Innovation for Growth and Sustainability in the Era of AI
TL;DR
Former EY Global Chief Innovation Officer Jeff Wong argues that traditional industries must abandon generational planning cycles for portfolio-based AI innovation strategies, leveraging vast proprietary data assets while requiring leaders to personally adopt the tools they seek to implement.
⚡ The Acceleration of Technological Change 3 insights
Corporate lifespans are collapsing
S&P 500 companies historically remained on the index for 33-34 years, but that tenure is projected to shrink to just over 12 years due to rapid disruption.
AI capabilities multiplied exponentially in a decade
Just 12 years ago AI could barely identify cats in videos, but systems now pass 10 out of 12 professional accounting examinations and score highly on advanced mathematics assessments.
Generational shifts now occur within years
Traditional business planning assumed single generational shifts per era, but companies now face multiple technological disruptions within a single decade, outpacing legacy adaptation mechanisms.
🗃️ Data as Strategic Infrastructure 3 insights
Audit functions provide unmatched data access
EY's traditional audit and tax services provide login access to 60-70% of the world's enterprise ERP systems, creating a massive data moat invisible to the public.
Sampling enables innovation without full exposure
With 300,000 global clients, organizations can derive powerful AI insights using statistical sampling rather than exposing entire sensitive datasets, balancing innovation with security.
Scale of investment reflects strategic priority
Wong directed over $100 million annually across EY's global labs in AI, blockchain, quantum computing, and robotics, treating emerging technology as core infrastructure rather than side projects.
🎯 Managing AI Innovation 3 insights
Leaders must get their hands dirty
Executives cannot delegate AI understanding; they must personally use large language models and machine learning tools daily to move beyond theoretical knowledge and identify real applications.
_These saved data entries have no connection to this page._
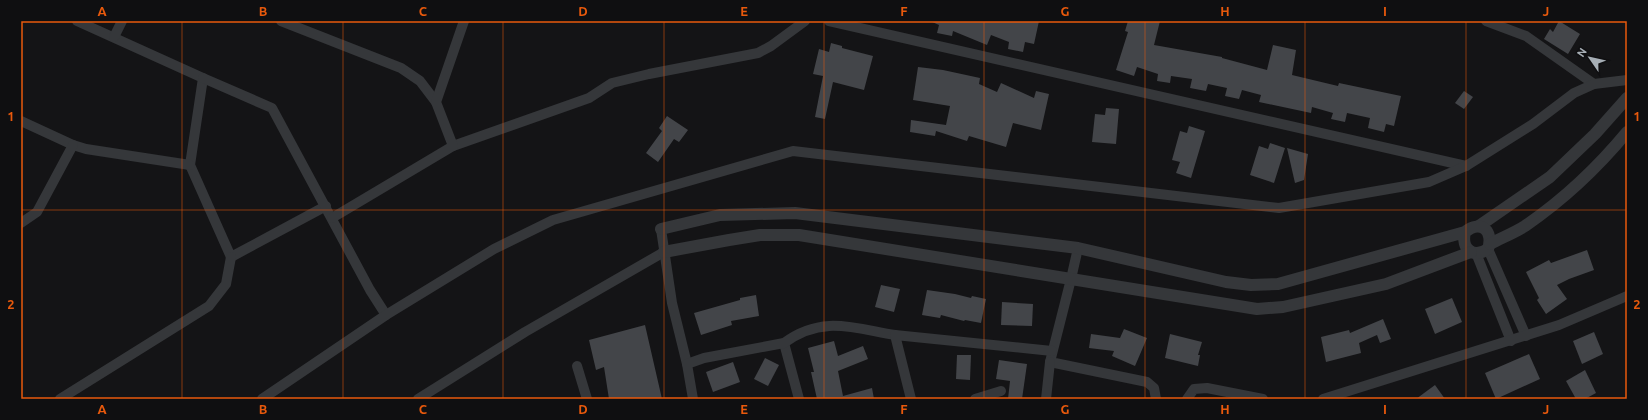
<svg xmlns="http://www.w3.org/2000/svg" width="1648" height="420" font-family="Ubuntu,sans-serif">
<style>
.building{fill:#434549}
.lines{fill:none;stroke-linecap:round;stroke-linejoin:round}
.minor{stroke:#35373a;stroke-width:10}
.tertiary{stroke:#35373a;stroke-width:12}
.grid{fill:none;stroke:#e8590c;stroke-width:1;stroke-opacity:0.55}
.neatline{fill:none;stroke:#e8590c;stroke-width:1.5}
.grid-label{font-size:13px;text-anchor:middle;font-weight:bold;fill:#e8590c}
</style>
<rect width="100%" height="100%" fill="#141416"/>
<g class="building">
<polygon points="930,21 1039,21 1034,44 1025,42 1023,52 1008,49 1009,42 991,35 987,45 953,31 952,36 937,33 939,25"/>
<polygon points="1128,21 1160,21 1154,45 1222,57 1222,58 1267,70 1273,45 1296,50 1292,75 1338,86 1339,83 1401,96 1394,126 1386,124 1384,132 1368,128 1370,118 1347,113 1345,122 1331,119 1333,113 1312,107 1311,113 1259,102 1261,95 1242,90 1239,99 1225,96 1227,88 1208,84 1206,91 1190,88 1192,79 1171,76 1170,83 1157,81 1158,74 1137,67 1134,76 1116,70 1128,32 1125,31"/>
<polygon points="1559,21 1580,34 1568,54 1544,39 1550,29 1553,32"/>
<polygon points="831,43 842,46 842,48 873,56 864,90 833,82 825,119 815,117 823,76 813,74 819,49 829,52"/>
<polygon points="918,67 943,70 980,78 979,84 997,92 1001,83 1034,98 1036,91 1049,94 1041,130 1013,123 1006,147 969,136 967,141 936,131 935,136 910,132 911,120 946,125 950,106 913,100"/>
<polygon points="1464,91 1473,97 1464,109 1455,103"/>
<polygon points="1106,108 1119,109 1116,144 1092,142 1095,114 1105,115"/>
<polygon points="667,116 688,130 679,142 674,139 658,162 646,153 662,131 659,128"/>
<polygon points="1189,126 1205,131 1191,178 1176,173 1180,162 1172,160 1180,131 1187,133"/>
<polygon points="1270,143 1285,148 1274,183 1250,175 1259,146 1268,149"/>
<polygon points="1287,148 1308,154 1304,180 1295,183"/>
<polygon points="1587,250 1594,270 1569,279 1557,285 1567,299 1546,314 1537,300 1539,298 1526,272 1549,260 1551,263"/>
<polygon points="881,285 900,289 894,312 875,307"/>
<polygon points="927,290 955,294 971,298 972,296 986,299 981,323 965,320 964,321 941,315 940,318 922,315"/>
<polygon points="756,295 759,316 731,321 732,325 701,335 694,313 740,300 740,298"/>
<polygon points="1452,298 1462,322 1435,334 1425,309"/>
<polygon points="1002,302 1033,304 1032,326 1001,325"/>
<polygon points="1383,319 1391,339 1380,343 1377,335 1359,343 1361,353 1326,362 1321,337 1349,330 1350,333"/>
<polygon points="645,325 662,399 609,399 604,367 596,370 589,340"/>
<polygon points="1124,329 1147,338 1135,366 1112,356 1114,351 1089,348 1091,334 1120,338"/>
<polygon points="1594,332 1603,354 1582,364 1573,341"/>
<polygon points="1170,334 1202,342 1198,355 1200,355 1198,366 1165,358"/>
<polygon points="834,341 838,356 863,346 868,359 838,371 843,396 872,388 874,399 817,399 811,372 814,372 808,348"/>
<polygon points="1529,354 1540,379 1496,399 1485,373"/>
<polygon points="957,355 971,355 970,380 956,379"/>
<polygon points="765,358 779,365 768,386 754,379"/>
<polygon points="999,360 1027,364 1022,399 1008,399 1010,381 996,379"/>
<polygon points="733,362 740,382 713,392 706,372"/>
<polygon points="1585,370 1596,393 1585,399 1576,399 1566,381"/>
<polygon points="1435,385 1445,399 1416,399"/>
</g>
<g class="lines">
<g class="minor">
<polyline points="77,21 203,78 190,165 231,257 326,206"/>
<polyline points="281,21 401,68 420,81 436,102"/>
<polyline points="829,21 1466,166"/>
<polyline points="1486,21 1526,36 1594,84"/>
<polyline points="114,37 122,21"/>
<polyline points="203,78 272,108 370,290 386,315"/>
<polyline points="21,121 73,145 86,149 190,165"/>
<polyline points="453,146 589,98 612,83 649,74 758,53 771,46 805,21"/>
<polyline points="332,218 453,146 436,102 464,21"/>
<polyline points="21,223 37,212 73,145"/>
<polyline points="661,229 672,303 687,364"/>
<polyline points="1078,248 1071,279 1050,362 1147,382 1154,388 1156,399"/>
<polyline points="1488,249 1526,336"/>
<polyline points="1476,253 1511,341"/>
<polyline points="784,343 799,399"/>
<polyline points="577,366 587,399"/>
<polyline points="60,399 209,306 226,284 231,257"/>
<polyline points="262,399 386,315 494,249 553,220 793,151 1279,208 1429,182 1466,166 1533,124 1574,93 1594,84 1627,80"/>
<polyline points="418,399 525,332 664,252"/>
<path d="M693,399L687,364L704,358L784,343C822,315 853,328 895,335"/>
<polyline points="911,399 895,335 1052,351"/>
<polyline points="975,399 1001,391"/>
<polyline points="1046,399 1050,362"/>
<polyline points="1187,399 1194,389 1207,388 1263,399"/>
<polyline points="1323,399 1559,325 1627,296"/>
</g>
<g class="tertiary">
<polyline points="1479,226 1550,177 1595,134 1627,98"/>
<path d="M661,229L720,215L795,213L1078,248L1226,282L1251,285L1278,284L1465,232C1481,219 1494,231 1488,249C1473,259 1461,249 1465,232"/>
<path d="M1490,244C1501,238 1514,233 1525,226C1563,200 1598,167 1627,132"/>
<polyline points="664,252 729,240 760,235 799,235 1257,309 1283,307 1386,284 1471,252"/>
</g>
</g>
<path class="grid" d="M182,21V399M343,21V399M503,21V399M664,21V399M824,21V399M984,21V399M1145,21V399M1305,21V399M1466,21V399M21,210H1627"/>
<rect width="1648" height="420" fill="none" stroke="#0f0f11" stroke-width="44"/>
<g transform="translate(1590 58) rotate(304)" stroke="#0f0f11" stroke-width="3" paint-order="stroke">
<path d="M0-3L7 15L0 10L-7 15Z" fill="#a6aeb5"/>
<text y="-6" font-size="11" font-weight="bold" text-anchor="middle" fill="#a6aeb5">N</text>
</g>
<rect x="22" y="22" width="1604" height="376" class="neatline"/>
<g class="grid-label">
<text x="102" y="16">A</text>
<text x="263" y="16">B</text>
<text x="423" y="16">C</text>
<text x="583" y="16">D</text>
<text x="744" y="16">E</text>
<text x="904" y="16">F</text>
<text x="1065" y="16">G</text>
<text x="1225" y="16">H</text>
<text x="1385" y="16">I</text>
<text x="1546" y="16">J</text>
<text x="11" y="121">1</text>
<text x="1637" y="121">1</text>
<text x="11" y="309">2</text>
<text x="1637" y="309">2</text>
<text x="102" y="414">A</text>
<text x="263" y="414">B</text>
<text x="423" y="414">C</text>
<text x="583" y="414">D</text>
<text x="744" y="414">E</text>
<text x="904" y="414">F</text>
<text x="1065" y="414">G</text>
<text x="1225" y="414">H</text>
<text x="1385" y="414">I</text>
<text x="1546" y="414">J</text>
</g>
</svg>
AI is a portfolio, not a single technology
The term 'AI' encompasses diverse technologies including large language models, computer vision, and machine learning, each requiring distinct technical strategies and governance approaches.
Abandon the genius model for systematic portfolios
Successful innovation mimics venture capital: systematic investment across multiple bets, rigorous monitoring of outcomes, and doubling resources on proven winners rather than hiring a singular 'Mark Zuckerberg' savior.
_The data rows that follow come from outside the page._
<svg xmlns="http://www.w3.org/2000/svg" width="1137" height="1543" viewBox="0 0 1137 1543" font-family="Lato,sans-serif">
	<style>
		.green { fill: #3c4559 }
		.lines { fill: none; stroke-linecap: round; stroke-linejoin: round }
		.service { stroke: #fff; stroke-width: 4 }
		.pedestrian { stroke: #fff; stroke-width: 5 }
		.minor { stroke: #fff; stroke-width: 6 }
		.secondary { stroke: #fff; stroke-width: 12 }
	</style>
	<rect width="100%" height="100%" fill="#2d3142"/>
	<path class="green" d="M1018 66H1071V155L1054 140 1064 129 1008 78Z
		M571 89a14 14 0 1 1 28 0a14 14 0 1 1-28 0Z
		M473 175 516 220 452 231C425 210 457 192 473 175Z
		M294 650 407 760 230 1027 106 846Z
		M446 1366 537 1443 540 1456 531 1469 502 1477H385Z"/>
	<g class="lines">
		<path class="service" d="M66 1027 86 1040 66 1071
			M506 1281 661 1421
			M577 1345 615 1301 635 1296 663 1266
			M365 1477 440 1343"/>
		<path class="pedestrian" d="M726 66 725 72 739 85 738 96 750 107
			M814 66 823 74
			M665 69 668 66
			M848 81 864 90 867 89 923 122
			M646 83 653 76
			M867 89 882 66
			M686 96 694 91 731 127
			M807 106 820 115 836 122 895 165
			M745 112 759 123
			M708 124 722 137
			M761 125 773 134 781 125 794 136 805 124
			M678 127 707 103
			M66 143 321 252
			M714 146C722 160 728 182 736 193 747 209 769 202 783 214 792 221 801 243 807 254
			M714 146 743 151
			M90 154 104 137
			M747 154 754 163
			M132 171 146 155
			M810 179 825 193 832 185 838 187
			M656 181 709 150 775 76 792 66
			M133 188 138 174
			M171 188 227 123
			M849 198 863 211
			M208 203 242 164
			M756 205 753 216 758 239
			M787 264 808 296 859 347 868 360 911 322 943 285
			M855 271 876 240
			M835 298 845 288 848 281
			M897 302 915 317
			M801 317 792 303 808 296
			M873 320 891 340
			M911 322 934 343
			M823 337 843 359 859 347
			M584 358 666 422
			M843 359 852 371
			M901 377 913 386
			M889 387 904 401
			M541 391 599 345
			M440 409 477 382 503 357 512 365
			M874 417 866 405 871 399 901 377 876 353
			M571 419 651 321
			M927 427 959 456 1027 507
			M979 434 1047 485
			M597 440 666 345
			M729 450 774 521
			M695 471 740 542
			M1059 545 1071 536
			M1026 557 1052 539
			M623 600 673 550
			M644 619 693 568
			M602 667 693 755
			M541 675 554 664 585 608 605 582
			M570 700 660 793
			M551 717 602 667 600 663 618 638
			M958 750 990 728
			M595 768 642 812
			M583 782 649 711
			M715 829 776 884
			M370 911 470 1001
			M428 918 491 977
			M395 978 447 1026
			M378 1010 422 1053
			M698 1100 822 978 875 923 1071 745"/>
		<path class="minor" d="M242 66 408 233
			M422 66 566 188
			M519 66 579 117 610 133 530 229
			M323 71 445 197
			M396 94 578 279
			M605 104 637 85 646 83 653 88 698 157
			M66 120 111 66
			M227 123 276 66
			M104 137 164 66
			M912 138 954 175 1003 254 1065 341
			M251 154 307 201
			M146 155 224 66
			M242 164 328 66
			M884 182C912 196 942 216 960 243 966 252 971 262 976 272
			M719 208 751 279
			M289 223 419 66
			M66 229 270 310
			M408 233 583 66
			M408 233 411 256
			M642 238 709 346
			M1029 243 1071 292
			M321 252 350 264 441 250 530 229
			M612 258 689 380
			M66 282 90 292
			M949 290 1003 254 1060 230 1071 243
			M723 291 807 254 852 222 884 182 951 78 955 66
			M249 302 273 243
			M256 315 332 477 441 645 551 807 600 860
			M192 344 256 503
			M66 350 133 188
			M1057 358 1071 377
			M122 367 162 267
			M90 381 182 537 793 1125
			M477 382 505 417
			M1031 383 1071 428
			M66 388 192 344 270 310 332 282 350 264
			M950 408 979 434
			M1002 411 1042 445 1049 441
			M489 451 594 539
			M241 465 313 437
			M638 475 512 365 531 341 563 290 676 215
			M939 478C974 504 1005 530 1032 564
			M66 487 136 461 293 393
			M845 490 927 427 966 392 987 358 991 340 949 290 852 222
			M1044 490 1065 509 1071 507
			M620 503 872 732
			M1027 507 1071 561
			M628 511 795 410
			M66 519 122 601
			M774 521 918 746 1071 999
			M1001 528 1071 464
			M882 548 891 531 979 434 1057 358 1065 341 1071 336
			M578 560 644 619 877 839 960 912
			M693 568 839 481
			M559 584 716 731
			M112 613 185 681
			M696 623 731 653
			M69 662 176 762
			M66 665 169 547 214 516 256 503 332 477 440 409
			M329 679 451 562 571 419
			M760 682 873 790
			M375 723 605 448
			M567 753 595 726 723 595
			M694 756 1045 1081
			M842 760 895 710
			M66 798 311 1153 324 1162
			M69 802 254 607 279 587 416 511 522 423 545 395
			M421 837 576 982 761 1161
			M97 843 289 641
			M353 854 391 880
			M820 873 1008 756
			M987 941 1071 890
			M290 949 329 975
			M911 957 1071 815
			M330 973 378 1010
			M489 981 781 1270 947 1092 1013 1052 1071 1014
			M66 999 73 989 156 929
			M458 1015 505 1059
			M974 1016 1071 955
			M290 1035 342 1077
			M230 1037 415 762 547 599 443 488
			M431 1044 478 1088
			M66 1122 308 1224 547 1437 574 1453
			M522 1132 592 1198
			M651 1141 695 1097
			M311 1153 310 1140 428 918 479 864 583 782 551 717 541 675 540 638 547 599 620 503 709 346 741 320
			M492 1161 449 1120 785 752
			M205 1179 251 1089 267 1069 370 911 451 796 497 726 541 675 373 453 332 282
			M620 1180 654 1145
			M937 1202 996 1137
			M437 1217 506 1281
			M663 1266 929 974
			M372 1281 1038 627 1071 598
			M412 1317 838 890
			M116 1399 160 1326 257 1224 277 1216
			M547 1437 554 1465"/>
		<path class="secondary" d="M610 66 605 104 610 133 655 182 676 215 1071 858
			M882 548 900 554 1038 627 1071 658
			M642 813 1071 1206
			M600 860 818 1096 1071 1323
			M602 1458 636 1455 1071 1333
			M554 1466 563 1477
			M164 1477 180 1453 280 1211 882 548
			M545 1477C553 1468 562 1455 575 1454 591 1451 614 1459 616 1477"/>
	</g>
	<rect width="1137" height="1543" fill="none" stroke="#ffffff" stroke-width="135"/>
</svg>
🔒 Governance and Client Trust 2 insights
New contract frameworks enable data usage
EY successfully introduced new terminology allowing anonymized data usage for AI training, with most clients accepting updated terms once they recognized the mutual value in improved service delivery.
Regulated industries require conservative experimentation
Unlike startups, established firms must navigate SEC and international regulatory requirements, but sampling methods and anonymization allow progress without violating client confidentiality or regulatory constraints.
Bottom Line
Traditional industry leaders must personally adopt AI tools while implementing systematic, portfolio-based innovation strategies that leverage proprietary data assets through careful sampling and updated governance frameworks.